#### RECORDS FOR PROCESSING
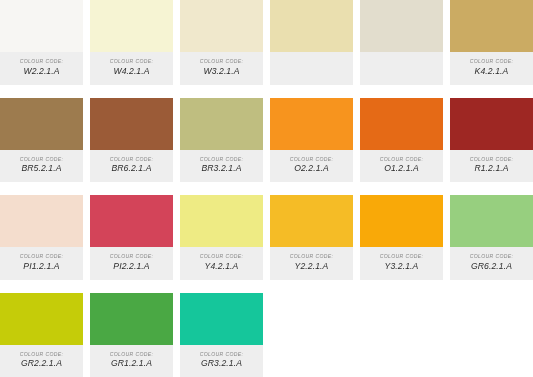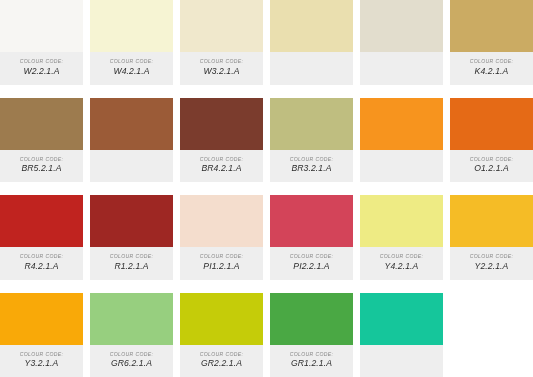--- a/index.html
+++ b/index.html
@@ -101,53 +101,47 @@
     </div>
     <div class="swatch-card">
       <div class="swatch-color" style="background: rgb(157, 123, 78);"></div>
       <div class="swatch-label">
         <div class="label-caption">COLOUR CODE:</div>
         <div class="label-code">BR5.2.1.A</div>
       </div>
     </div>
     <div class="swatch-card">
       <div class="swatch-color" style="background: rgb(155, 91, 55);"></div>
-    </div>
-    <div class="swatch-card">
-      <div class="swatch-color" style="background: rgb(123, 60, 45);"></div>
-      <div class="swatch-label">
-        <div class="label-caption">COLOUR CODE:</div>
-        <div class="label-code">BR4.2.1.A</div>
+      <div class="swatch-label">
+        <div class="label-caption">COLOUR CODE:</div>
+        <div class="label-code">BR6.2.1.A</div>
       </div>
     </div>
     <div class="swatch-card">
       <div class="swatch-color" style="background: rgb(191, 190, 128);"></div>
       <div class="swatch-label">
         <div class="label-caption">COLOUR CODE:</div>
         <div class="label-code">BR3.2.1.A</div>
       </div>
     </div>
     <div class="swatch-card">
       <div class="swatch-color" style="background: rgb(247, 148, 30);"></div>
+      <div class="swatch-label">
+        <div class="label-caption">COLOUR CODE:</div>
+        <div class="label-code">O2.2.1.A</div>
+      </div>
     </div>
     <div class="swatch-card">
       <div class="swatch-color" style="background: rgb(229, 106, 22);"></div>
       <div class="swatch-label">
         <div class="label-caption">COLOUR CODE:</div>
         <div class="label-code">O1.2.1.A</div>
       </div>
     </div>
     <div class="swatch-card">
-      <div class="swatch-color" style="background: rgb(192, 35, 31);"></div>
-      <div class="swatch-label">
-        <div class="label-caption">COLOUR CODE:</div>
-        <div class="label-code">R4.2.1.A</div>
-      </div>
-    </div>
-    <div class="swatch-card">
       <div class="swatch-color" style="background: rgb(158, 39, 35);"></div>
       <div class="swatch-label">
         <div class="label-caption">COLOUR CODE:</div>
         <div class="label-code">R1.2.1.A</div>
       </div>
     </div>
     <div class="swatch-card">
       <div class="swatch-color" style="background: rgb(244, 221, 205);"></div>
       <div class="swatch-label">
         <div class="label-caption">COLOUR CODE:</div>
@@ -198,14 +192,18 @@
     </div>
     <div class="swatch-card">
       <div class="swatch-color" style="background: rgb(74, 168, 68);"></div>
       <div class="swatch-label">
         <div class="label-caption">COLOUR CODE:</div>
         <div class="label-code">GR1.2.1.A</div>
       </div>
     </div>
     <div class="swatch-card">
       <div class="swatch-color" style="background: rgb(21, 198, 155);"></div>
+      <div class="swatch-label">
+        <div class="label-caption">COLOUR CODE:</div>
+        <div class="label-code">GR3.2.1.A</div>
+      </div>
     </div>
   </div>
 
 </body></html>

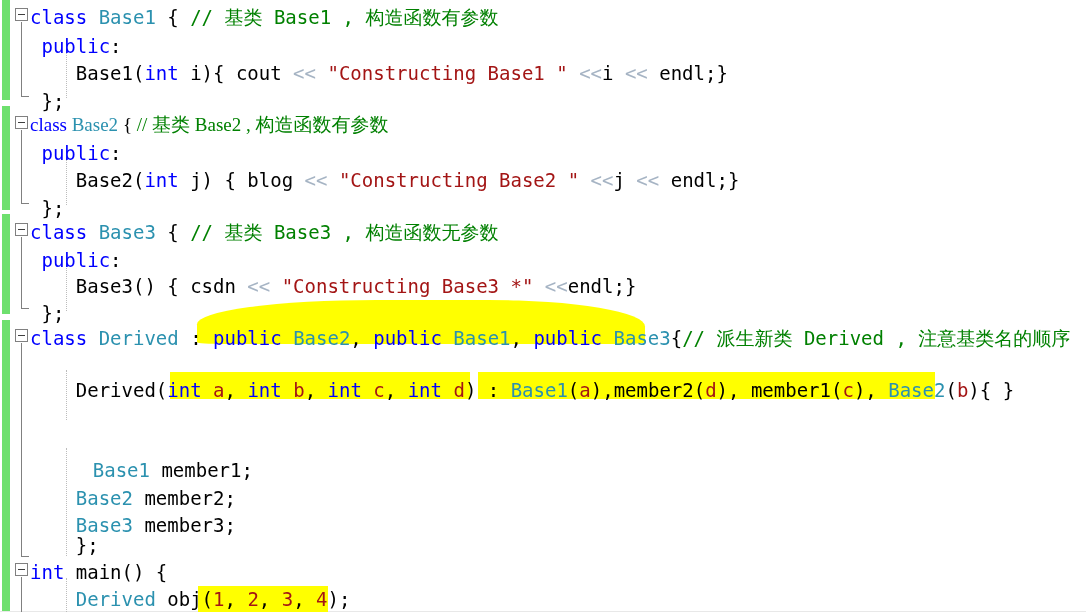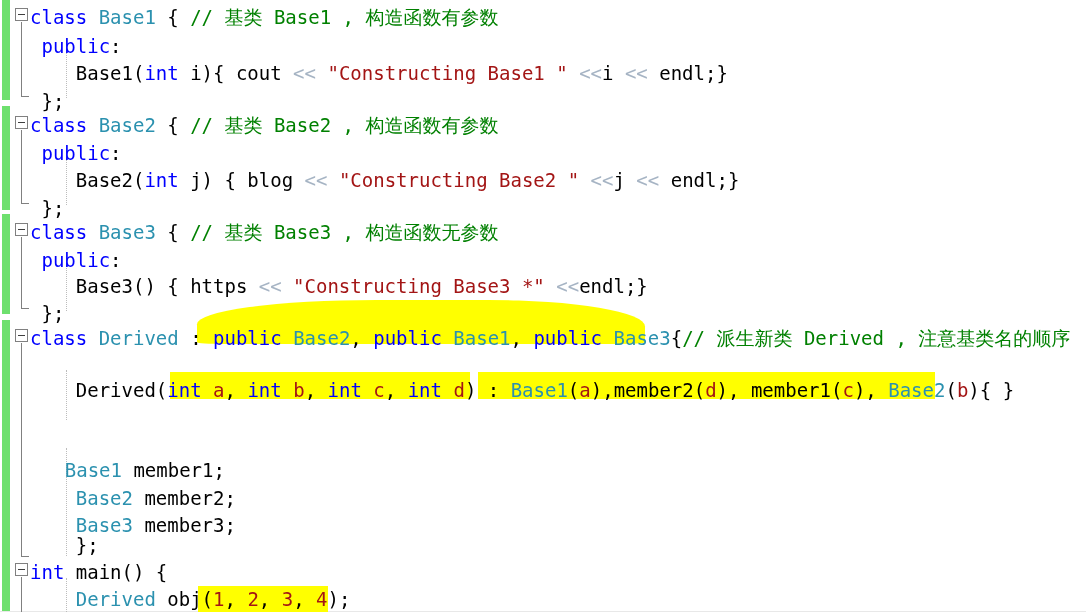--- a/index.html
+++ b/index.html
@@ -177,32 +177,32 @@
       <div class="indentguide" style="left: 66px; top: 448px; height: 108px;"></div>
       <div class="indentguide" style="left: 66px; top: 578px; height: 34px;"></div>
     </div>
 
   <div class="code-surface" id="code-surface">
       <div class="line" style="top: -22px; left: 30px;"><span class="pl"></span></div>
       <div class="line" style="top: 2px; left: 30px;"><span class="kw">class </span><span class="typ">Base1</span><span class="pl"> { </span><span class="cmt">// 基类 Base1 , 构造函数有参数</span></div>
       <div class="line" style="top: 31px; left: 30px;"><span class="pl"> </span><span class="kw">public</span><span class="pl">:</span></div>
       <div class="line" style="top: 58px; left: 30px;"><span class="pl">    Base1(</span><span class="kw">int</span><span class="pl"> i){ cout </span><span class="op">&lt;&lt;</span><span class="str"> "Constructing Base1 "</span><span class="pl"> </span><span class="op">&lt;&lt;</span><span class="pl">i </span><span class="op">&lt;&lt;</span><span class="pl"> endl;}</span></div>
       <div class="line" style="top: 86px; left: 30px;"><span class="pl"> };</span></div>
-      <div class="line" style="top: 110px; left: 30px;"><span class="kw">class </span><span class="typ">Base2</span><span class="pl"> { </span><span class="cmt">// 基类 Base2 , 构造函数有参数</span></div>
+      <div class="line" style="top: 110px; left: 30px; font-family: Liberation Serif, serif;"><span class="kw">class </span><span class="typ">Base2</span><span class="pl"> { </span><span class="cmt">// 基类 Base2 , 构造函数有参数</span></div>
       <div class="line" style="top: 138px; left: 30px;"><span class="pl"> </span><span class="kw">public</span><span class="pl">:</span></div>
       <div class="line" style="top: 165px; left: 30px;"><span class="pl">    Base2(</span><span class="kw">int</span><span class="pl"> j) { blog </span><span class="op">&lt;&lt;</span><span class="str"> "Constructing Base2 "</span><span class="pl"> </span><span class="op">&lt;&lt;</span><span class="pl">j </span><span class="op">&lt;&lt;</span><span class="pl"> endl;}</span></div>
       <div class="line" style="top: 193px; left: 30px;"><span class="pl"> };</span></div>
       <div class="line" style="top: 217px; left: 30px;"><span class="kw">class </span><span class="typ">Base3</span><span class="pl"> { </span><span class="cmt">// 基类 Base3 , 构造函数无参数</span></div>
       <div class="line" style="top: 245px; left: 30px;"><span class="pl"> </span><span class="kw">public</span><span class="pl">:</span></div>
-      <div class="line" style="top: 271px; left: 30px;"><span class="pl">    Base3() { https </span><span class="op">&lt;&lt;</span><span class="str"> "Constructing Base3 *"</span><span class="pl"> </span><span class="op">&lt;&lt;</span><span class="pl">endl;}</span></div>
+      <div class="line" style="top: 271px; left: 30px;"><span class="pl">    Base3() { csdn </span><span class="op">&lt;&lt;</span><span class="str"> "Constructing Base3 *"</span><span class="pl"> </span><span class="op">&lt;&lt;</span><span class="pl">endl;}</span></div>
       <div class="line" style="top: 298px; left: 30px;"><span class="pl"> };</span></div>
       <div class="line" style="top: 323px; left: 30px;"><span class="kw">class </span><span class="typ">Derived</span><span class="pl"> : </span><span class="kw">public</span><span class="pl"> </span><span class="typ">Base2</span><span class="pl">, </span><span class="kw">public</span><span class="pl"> </span><span class="typ">Base1</span><span class="pl">, </span><span class="kw">public</span><span class="pl"> </span><span class="typ">Base3</span><span class="pl">{</span><span class="cmt">// 派生新类 Derived , 注意基类名的顺序</span></div>
       <div class="line" style="top: 375px; left: 30px;"><span class="pl">    Derived(</span><span class="kw">int</span><span class="pl"> </span><span class="num">a</span><span class="pl">, </span><span class="kw">int</span><span class="pl"> </span><span class="num">b</span><span class="pl">, </span><span class="kw">int</span><span class="pl"> </span><span class="num">c</span><span class="pl">, </span><span class="kw">int</span><span class="pl"> </span><span class="num">d</span><span class="pl">) : </span><span class="typ">Base1</span><span class="pl">(</span><span class="num">a</span><span class="pl">),member2(</span><span class="num">d</span><span class="pl">), member1(</span><span class="num">c</span><span class="pl">), </span><span class="typ">Base2</span><span class="pl">(</span><span class="num">b</span><span class="pl">)</span><span class="pl">{ }</span></div>
       <div class="line" style="top: 403px; left: 30px;"><span class="pl">        </span></div>
-      <div class="line" style="top: 455px; left: 19px;"><span class="pl">    </span><span class="typ">Base1</span><span class="pl"> member1;</span></div>
+      <div class="line" style="top: 455px; left: 47px;"><span class="pl">    </span><span class="typ">Base1</span><span class="pl"> member1;</span></div>
       <div class="line" style="top: 483px; left: 30px;"><span class="pl">    </span><span class="typ">Base2</span><span class="pl"> member2;</span></div>
       <div class="line" style="top: 510px; left: 30px;"><span class="pl">    </span><span class="typ">Base3</span><span class="pl"> member3;</span></div>
       <div class="line" style="top: 530px; left: 30px;"><span class="pl">    };</span></div>
       <div class="line" style="top: 557px; left: 30px;"><span class="kw">int</span><span class="pl"> main() {</span></div>
       <div class="line" style="top: 584px; left: 30px;"><span class="pl">    </span><span class="typ">Derived</span><span class="pl"> obj(</span><span class="num">1</span><span class="pl">, </span><span class="num">2</span><span class="pl">, </span><span class="num">3</span><span class="pl">, </span><span class="num">4</span><span class="pl">);</span></div>
     </div>
 
 
   <div id="rules">
       <div class="hrline" style="top: 611px; width: 1086px;"></div>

#### BRIEF
Count the lines of the listing that contain the word "height", and give only the number.

#### SOLVED EXERCISE
2